Ze drinken al cider, eten tarwe- en gerstebrood. Vlas wordt geweven en er is sprake van een echte zoutproductie in de zoutziederijen die we nu nog altijd terugvinden in de buurt van Dunkerque. De kustmensen bezitten een echte vloot die bestaat uit lichte boten die met leder worden bekleed en waarmee ze de natuurkrachten van de Noordzee bekampen. De bevolking voedt zich vooral met vis die gaar gemaakt wordt in een mengsel van veengrond. Ze drinken regenwater dat ze opvangen in grote tonnen die bij de ingang van hun huizen opgesteld staan. Morinië telt uitgestrekte bossen en de moerassen worden omzoomd door krachtige eiken.
In de 4de eeuw noteert Sint Paulin, een schrijver van St.-Victrice, dat de Morinen echte steden hebben en ook eilanden en bossen. Victor Derode vindt het verdomd spijtig dat de man vergeet van namen te noemen. De nederlaag tegen de Romeinen zindert lang na in de zeden van de verslagen bevolking, maar met het verstrijken van de jaren verdwijnen de Italianen uit de regio. In de 5de eeuw is er geen sprake meer van Romeinen en in de 6de eeuw stuurt St.-Remi een zekere St.-Antimond naar Morinië met de bedoeling om de Morinen te bekeren tot het christendom. De Sinten zijn de mening toegedaan dat die Morinen nog weinig te maken hebben met echte mensen maar dat ze straks, dank zij hun predikwerk, niet zo ver meer verwijderd zullen zijn van hun God.

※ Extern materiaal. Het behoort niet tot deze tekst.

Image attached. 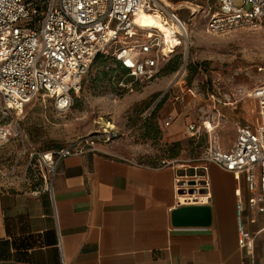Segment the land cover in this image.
<instances>
[{
    "label": "rangeland",
    "instance_id": "1",
    "mask_svg": "<svg viewBox=\"0 0 264 264\" xmlns=\"http://www.w3.org/2000/svg\"><path fill=\"white\" fill-rule=\"evenodd\" d=\"M169 1L188 31L178 34L179 43L157 76L129 79L132 87L124 88L115 64L104 59L93 62L66 112L39 96L22 110L0 113V121L14 123L21 134L0 148V193L27 184L41 169L33 157L35 171L28 170L33 153L73 141L95 138L107 151L144 165H192L212 146L230 148L238 126L259 123L250 93L264 84V22L254 30L211 34L207 0ZM156 16L153 23L162 24ZM165 30L166 39L174 34L168 26ZM189 124L199 132L192 135Z\"/></svg>",
    "mask_w": 264,
    "mask_h": 264
},
{
    "label": "built area",
    "instance_id": "2",
    "mask_svg": "<svg viewBox=\"0 0 264 264\" xmlns=\"http://www.w3.org/2000/svg\"><path fill=\"white\" fill-rule=\"evenodd\" d=\"M207 1L206 31L211 34L254 30L264 22V0H241L240 5L236 0ZM140 10L161 15L167 25L172 19L184 24L175 12L169 16L158 0H0V113L22 110L39 96L51 99L56 111L66 112L98 55L110 56L124 70L121 87L131 88L129 79L144 81L157 76L176 47L161 31L138 26L136 16ZM250 97L258 105V125L238 126L232 148L212 146L199 164L180 165L183 172L175 179L179 206L209 204L207 169L213 163L237 179L243 178L251 210L264 212V84ZM187 130L194 135L200 127L189 124ZM20 136L14 123L0 121V148ZM89 152L108 151L95 138H85L33 153L28 170L35 171L34 157L42 166L38 171L44 188L53 194L52 178L61 161ZM189 181L197 185L192 187ZM198 182H204L201 191ZM237 195L238 243L247 257H253V235L245 226L242 191L238 189Z\"/></svg>",
    "mask_w": 264,
    "mask_h": 264
},
{
    "label": "crops",
    "instance_id": "3",
    "mask_svg": "<svg viewBox=\"0 0 264 264\" xmlns=\"http://www.w3.org/2000/svg\"><path fill=\"white\" fill-rule=\"evenodd\" d=\"M126 159L109 151L68 156L53 194L31 177L1 192L0 264H264V212L251 210L243 178L209 164L211 224L176 226L180 165ZM238 189L253 257L238 243Z\"/></svg>",
    "mask_w": 264,
    "mask_h": 264
},
{
    "label": "bare ground",
    "instance_id": "4",
    "mask_svg": "<svg viewBox=\"0 0 264 264\" xmlns=\"http://www.w3.org/2000/svg\"><path fill=\"white\" fill-rule=\"evenodd\" d=\"M164 3L163 7L167 10L169 16H171V11L169 9H173L174 10V5L169 1V0H162ZM194 9V8H193ZM193 11V10H192ZM194 13V12H193ZM157 16L151 12H146L144 10H140L137 13L136 16V22L138 24V26H140L143 29H157L159 31L162 32V34L166 37V30L165 28L168 26V28L170 30L174 29V34L171 33L170 38H168V40L171 41L172 45L175 47L178 43H176V38H177V34H187L188 28L186 27L185 24L180 25L176 20L172 19L173 22L172 24H165L164 22H162V24L160 23H153L156 20ZM180 19V18H179ZM173 28V29H172ZM207 124V127L210 129L209 124ZM183 197V196H181ZM181 200H183L181 198Z\"/></svg>",
    "mask_w": 264,
    "mask_h": 264
},
{
    "label": "water",
    "instance_id": "5",
    "mask_svg": "<svg viewBox=\"0 0 264 264\" xmlns=\"http://www.w3.org/2000/svg\"><path fill=\"white\" fill-rule=\"evenodd\" d=\"M187 184L192 187L197 185L195 181H189ZM198 185H204V182H198ZM193 190L195 189H192L191 192ZM211 222V207L209 205H184L173 211V223L176 226L194 225L196 223L210 225Z\"/></svg>",
    "mask_w": 264,
    "mask_h": 264
},
{
    "label": "trees",
    "instance_id": "6",
    "mask_svg": "<svg viewBox=\"0 0 264 264\" xmlns=\"http://www.w3.org/2000/svg\"><path fill=\"white\" fill-rule=\"evenodd\" d=\"M104 59H110L112 60V62L115 64L116 66V71H115V74H117L119 76V78L121 79L122 76L125 74L124 70L119 66V64H116L115 61L110 57V56H106V55H98L96 57V59L94 60V62H100L101 60H104ZM176 70V67L175 69ZM38 172V173H37ZM36 173H32L31 174V178L34 179L36 182H39L41 178L40 176V171H37Z\"/></svg>",
    "mask_w": 264,
    "mask_h": 264
}]
</instances>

De naam ‘Vlaanderen’ mag dan wel vermoedelijk bestaan van voor de 5de eeuw, toch staat die pas in 678 voor het eerst neergeschreven. In een boek dat Sint-Aldowin schrijft over het leven van zijn vriend, de smid Elooi. De Morinen en de Vlamingen hebben dus een gemeenschappelijke band. ‘Waarom zouden ze zichzelf anders als één natie beschouwen?’ Derode vraagt het zich al dan niet terecht af. Hij verwijst naar de graaf van Vlaanderen die zichzelf betitelt als ‘Princeps Morinorum, Satrapa Morinorum…Comes Morinorum’. Ook in Terwaan, de hoofdstad van de Morinen is er sprake van gelijkaardige inscripties.

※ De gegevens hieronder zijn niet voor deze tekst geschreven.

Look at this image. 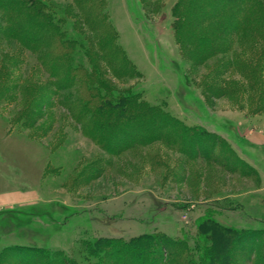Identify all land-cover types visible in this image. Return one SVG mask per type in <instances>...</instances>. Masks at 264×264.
<instances>
[{
    "label": "rangeland",
    "instance_id": "1",
    "mask_svg": "<svg viewBox=\"0 0 264 264\" xmlns=\"http://www.w3.org/2000/svg\"><path fill=\"white\" fill-rule=\"evenodd\" d=\"M54 1L61 7L72 4V0ZM179 1H107L118 43L138 73L115 85L164 106L183 125L207 131L252 170L236 148L246 130L264 131V113H257L247 99L241 105L236 98L207 96L208 66L198 67L189 60L175 37ZM37 69V56L16 42H4L0 197L16 194L21 201L0 210V252L5 247L61 250L85 264L84 244L98 239L128 241L162 233L193 246L197 221L209 212L226 227L264 228V214L255 215V220L248 208L257 203L253 195L263 186L255 169L257 176L244 178L241 170L236 174L214 161L191 160L181 149L160 143L104 151L46 96L44 88L39 91L47 76L36 75ZM43 101L53 105L46 108L40 104ZM261 157L252 156L264 173ZM219 206L222 210L216 209Z\"/></svg>",
    "mask_w": 264,
    "mask_h": 264
},
{
    "label": "trees",
    "instance_id": "2",
    "mask_svg": "<svg viewBox=\"0 0 264 264\" xmlns=\"http://www.w3.org/2000/svg\"><path fill=\"white\" fill-rule=\"evenodd\" d=\"M107 1L72 0L61 7L54 0H0V49L4 42H16L37 56L40 69L34 72L47 76L39 91L44 88L104 151L160 143L181 149L191 160L217 162L227 171H242L244 178L257 176L215 136L117 88L115 81L132 80L138 73L118 43ZM175 17V37L184 55L198 67L208 66L207 96L236 98L241 105L247 99L264 113V0H180ZM197 232L193 246L162 233L89 241L85 264H264V228L226 227L209 212L197 221ZM0 264L78 263L61 250L5 247Z\"/></svg>",
    "mask_w": 264,
    "mask_h": 264
},
{
    "label": "crops",
    "instance_id": "3",
    "mask_svg": "<svg viewBox=\"0 0 264 264\" xmlns=\"http://www.w3.org/2000/svg\"><path fill=\"white\" fill-rule=\"evenodd\" d=\"M243 142L237 146V152L239 155L250 162V164L259 172L263 186L255 191L257 203L249 205V211H251L252 217L256 220L257 218L264 214V173L261 167L257 164V160L253 159L252 156L256 154L257 157H261L264 150V131L262 130H246L242 135ZM262 158V157H261ZM258 159V158H257ZM264 159V157L262 158ZM254 193V192H253ZM21 201L19 195L10 194L7 197H0V210L13 206ZM261 217V216H260Z\"/></svg>",
    "mask_w": 264,
    "mask_h": 264
}]
</instances>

We stappen nu over naar de Nerviërs. De kuststreek tussen Calais en Antwerpen wordt in de bronnen nu en dan bestempeld als de ‘Nervicanus Tractus’. Caesar weet te vertellen dat ze in zijn tijd een koning hebben die Boduognat heet en dat 60.000 gewapende Nerviërs zich aan de boorden van de Samber hebben geconcentreerd. Hij verjaagt ze naar het gebied van de Menapiërs dat onder de jurisdictie van de Morinen valt. Hier stampt de nieuwe bevolking de stad Belle uit de grond. Volgens de historicus Lesbroussart bouwt Caesar zelfs een kasteel in Gent om de Menapiërs en de Nerviërs van elkaar gescheiden te houden.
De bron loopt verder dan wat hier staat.